La cupidité et la générosité

Chronique numéro 71 du vendredi 9 août  2019.

La cupidité et la générosité

Comme beaucoup de monde, je ne suis ni cupide ni généreux et comme beaucoup de monde je suis tout simplement égoïste. C’est à dire que je suis indifférent au bonheur comme au malheur des autres. Je me contente d’être, sans me mesurer à autrui. Dans mon état fondamental, je suis un imbécile heureux paresseux. Je me considère comme un nanti parce que je me contente de ce que j’ai et qui n’est pas si mal : une retraite qui me permet de vivre sans souci (pour l’instant), un appartement à Paris, une petite maison de campagne, tous les objets qui facilitent la vie grâce à la science et à la technologie et la sécurité sociale qui permet de me soigner à moindre coût pour me maintenir en vie. Comme tout le monde ou presque j’aimerais avoir plus mais sans effort, comme gagner au loto car j’y joue pour rêver. Je me demande d’ailleurs ce que je ferais de ce plus, à part faire plaisir à mes enfants et petits enfants. Dans un état excité je suis capable de générosité, c’est à dire que je suis capable de donner sans rien attendre en échange. Mais enfin il faut reconnaître que ces moments sont rares, aussi on peut penser que je suis un peu malvenu de dénoncer la rapacité des gens qui ont notre avenir entre leurs mains.

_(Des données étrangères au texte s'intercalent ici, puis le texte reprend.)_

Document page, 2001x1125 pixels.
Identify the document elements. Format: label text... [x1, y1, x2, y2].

Je ne le fais ni par envie ni par jalousie. Je ne suis ni moraliste ni philosophe. Je constate, je déplore, explique et dénonce simplement ce qui fait depuis toujours les malheurs de la majorité des habitants de la terre, car c’est la rapacité et l’amour du pouvoir de certain(e)s qui ont fait, font et feront ce qu’est le monde. L’histoire, qui est faite par et pour les nantis, les glorifie et les imbéciles souscrivent à cette glorification. Lorsque quelqu’un va à l’encontre de cette glorification il est très mal vu. Allez dire du mal en public ou sur les réseaux sociaux d’Alexandre dit Le Grand, Jules César ou Napoléon, et vous verrez.

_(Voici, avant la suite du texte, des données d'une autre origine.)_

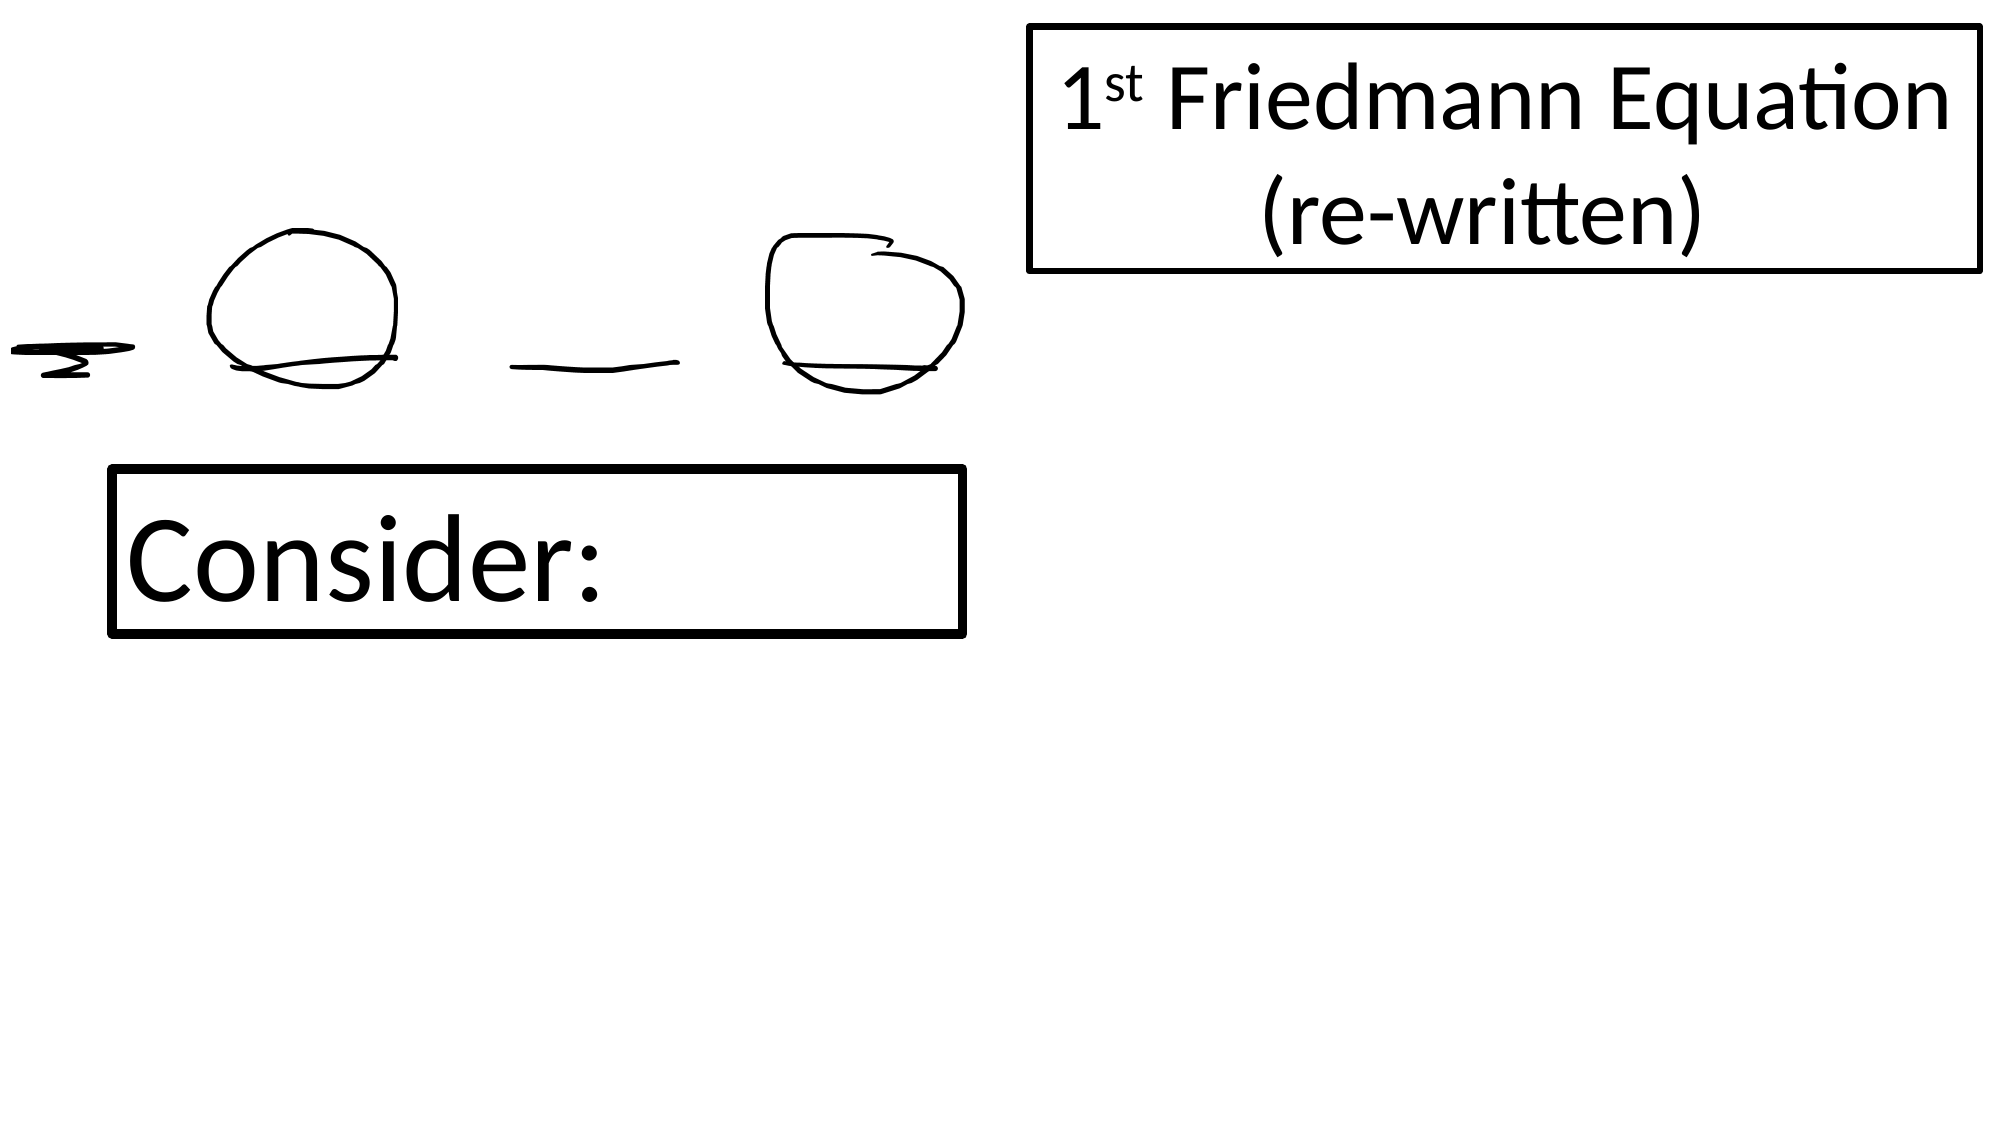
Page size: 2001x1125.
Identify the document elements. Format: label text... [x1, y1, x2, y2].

text_box 1st Friedmann Equation (re-written) [1029, 26, 1980, 272]
picture [11, 228, 974, 403]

Je suis ce que je suis et ils sont ce qu’ils sont. Nous n’avons pas choisi d’être ce que nous sommes. C’est un point de vue qui n’est pas partagé par tout le monde. La vérité dans ce cas est indécidable. Quand j’étais petit dans la cour de l’école maternelle des petits garçons tout juste sorti du choux voulaient dominer par la force et la perfidie la cour de récréation. D’où détenaient-ils déjà ce penchant ? Prenaient-ils plaisir à faire le mal ? Pourquoi si jeunes étaient-ils ainsi ? J’ai été ponctuellement leur victime. Etait-ce leur état fondamental ? Quels adultes sont-ils devenus ? Ont-ils aujourd’hui une influence sur la marche du monde ? Ce qui est sûr c’est que s’ils ont persévéré dans la voie qui était la leur quand je les ai connus, et s’ils sont restés livrés à eux-mêmes ils ne sont pas des cadeaux pour les faibles de la société et en particulier pour leur femme et leurs enfants. Je plains leurs collaborateurs s’ils ont accédé à des postes de responsabilité.

A l’opposé il y a des gens spontanément généreux. Ils sont ce qu’ils sont. Ils sont généralement mal vus des cupides qui pensent qu’ils gâchent le métier, qu’ils donnent le mauvais exemple, qu’ils sont victimes de leur sensibilité appelée sensiblerie par dérision. Pour se consoler de l’existence de personnes généreuses qui pourraient leur faire honte, les cupides les dénigrent. Parce qu’ils ne peuvent pas imaginer qu’on puisse agir gratuitement pour le bien commun. Ils s’accordent pour dévaluer l’action de ceux qui cherchent à soulager l’humanité souffrante : pour eux la bonté d’âme des gens généreux n’est qu’une forme d’égoïsme condamnable puisqu’elle leur donne du plaisir.

N’est-il pas mieux de prendre son plaisir à faire du bien plutôt qu’à faire du mal ? Qui peut dire le contraire sinon des actionnaires ?

Souvent des gens généreux de notoriété publique sont récupérés et célébrés par les dominants cupides lorsqu’ils sont morts. Ils leur font des funérailles de première classe. Ils les donnent en exemple à la foule des crédules en prenant bien garde de ne pas suivre le chemin des héros qu’ils glorifient.